JOB> Rename "pose" to "view" in the rows starting at the line that contains "pose: elev=285.6 azim=107.0" and ending at the line that contains "Dot at: (149, 249)", and give those lines back otherwise unchanged. Leave the picture out of your answer.

RECORDS FOR THE TASK>
————
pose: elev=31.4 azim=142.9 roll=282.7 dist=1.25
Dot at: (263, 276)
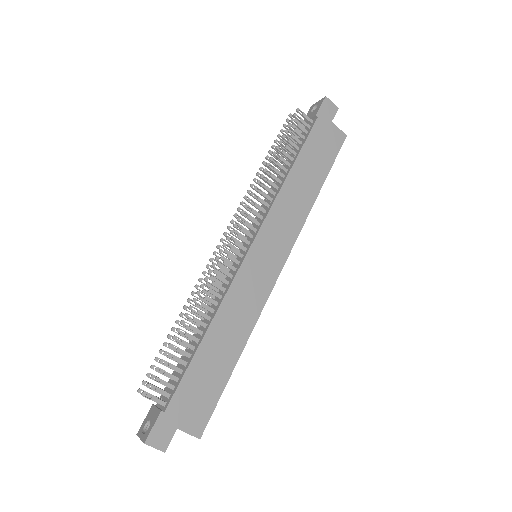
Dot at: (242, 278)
————
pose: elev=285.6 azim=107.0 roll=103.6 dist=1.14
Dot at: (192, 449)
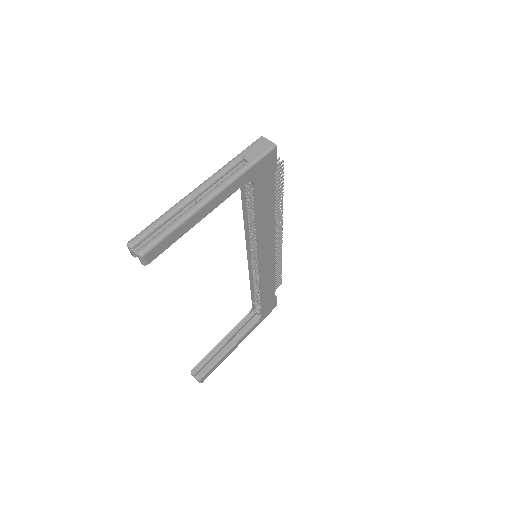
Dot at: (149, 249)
————
RESULT OF THE EXERCISE>
view: elev=285.6 azim=107.0 roll=103.6 dist=1.14
Dot at: (192, 449)
Dot at: (149, 249)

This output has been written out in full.